Arizona Sen. John McCain stepped up his criticism of the White House over the weekend, blasting President Trump for seeming to accept Russian leader Vladimir Putin's assurances that the Kremlin didn't interfere in U.S. elections.
"There's nothing 'America First' about taking the word of a KGB colonel over that of the American intelligence community," McCain said in a written statement, referring to Trump's stated foreign policy objective and to Putin, a former operative in the Russian intelligence service.
"Vladimir Putin does not have America's interests at heart. To believe otherwise is not only naive but also places our national security at risk," McCain, the chairman of the Senate Foreign Relations Committee, said.
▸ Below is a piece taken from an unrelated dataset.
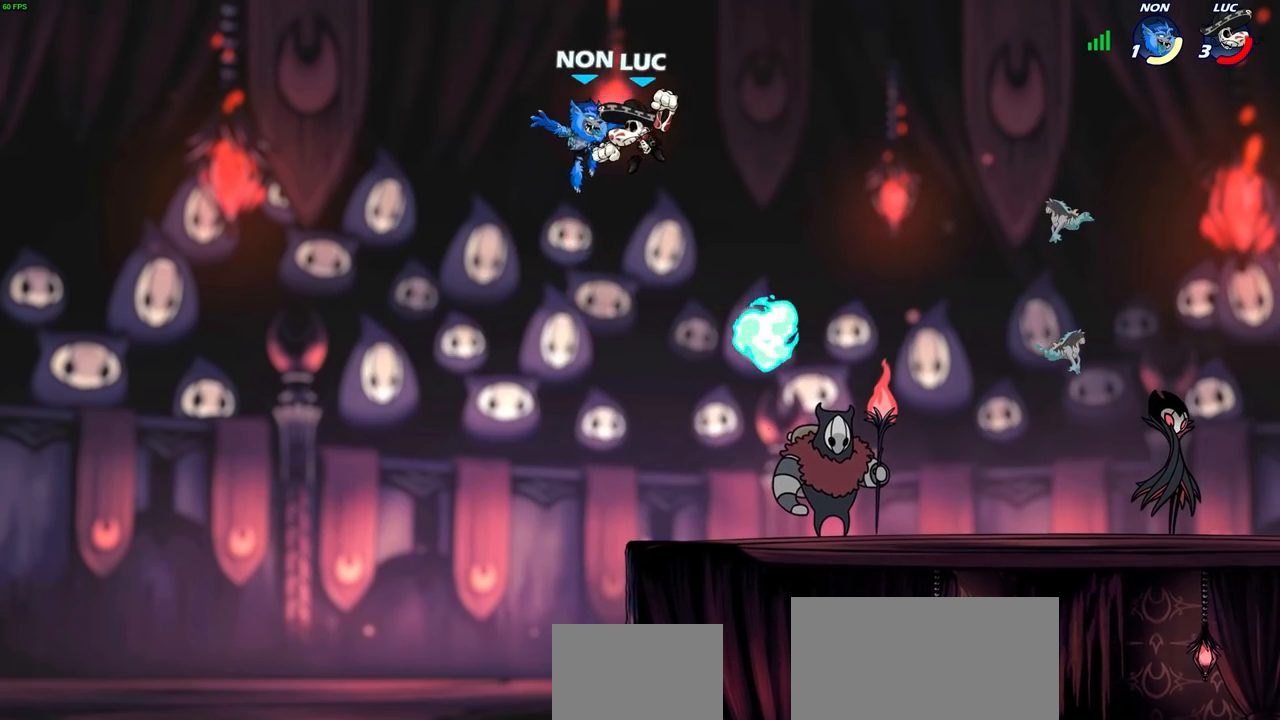
{"buttons": [], "left_stick": "center", "right_stick": "center", "events": [[17, "left_stick", "center"]]}
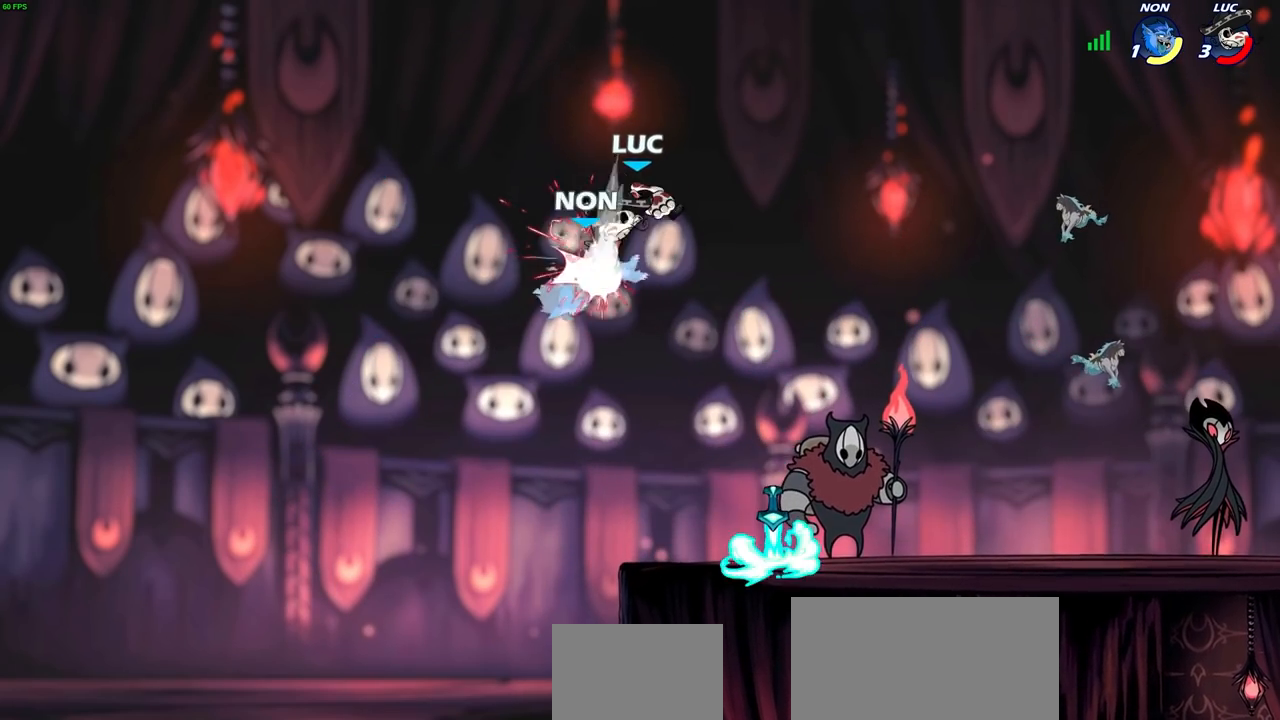
{"buttons": [], "left_stick": "down-right", "right_stick": "center", "events": [[33, "left_stick", "right"], [417, "left_stick", "down-right"]]}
Trump, who met with Putin on the sidelines of the Asia-Pacific Economic Cooperation summit in Danang, Vietnam, told reporters that he had again asked Putin if he meddled in the election.
Speaking on Air Force one, Trump said Putin had told him that he "absolutely did not meddle in our election, he did not do what they are saying he did."
"I asked him again. You can only ask so many times," the president said.
Later, the president sought to clarify, saying: "I believe that he [Putin] feels that he and Russia did not meddle in the elections."
"As to whether I believe it, I'm with our agencies," Trump said, "As currently led by fine people, I believe very much in our intelligence agencies."
Although the president has wavered in his assessment about Russian interference in the November election – alternately calling it "fake news" and acknowledging that it happened — his intelligence chiefs have not, save for CIA Director Mike Pompeo who did, only to have his own agency later walk back his remarks.
McCain has become increasingly critical of President Trump in recent weeks.
The Arizona Republican denounced "half-baked spurious nationalism" and the abandonment of U.S. global leadership in what amounted to a thinly veiled excoriation of the White House.
McCain's unvarnished criticism comes as independent counsel Robert Mueller's investigation of possible collusion between Russia and the Trump campaign to damage the candidacy of Hillary Clinton heats up.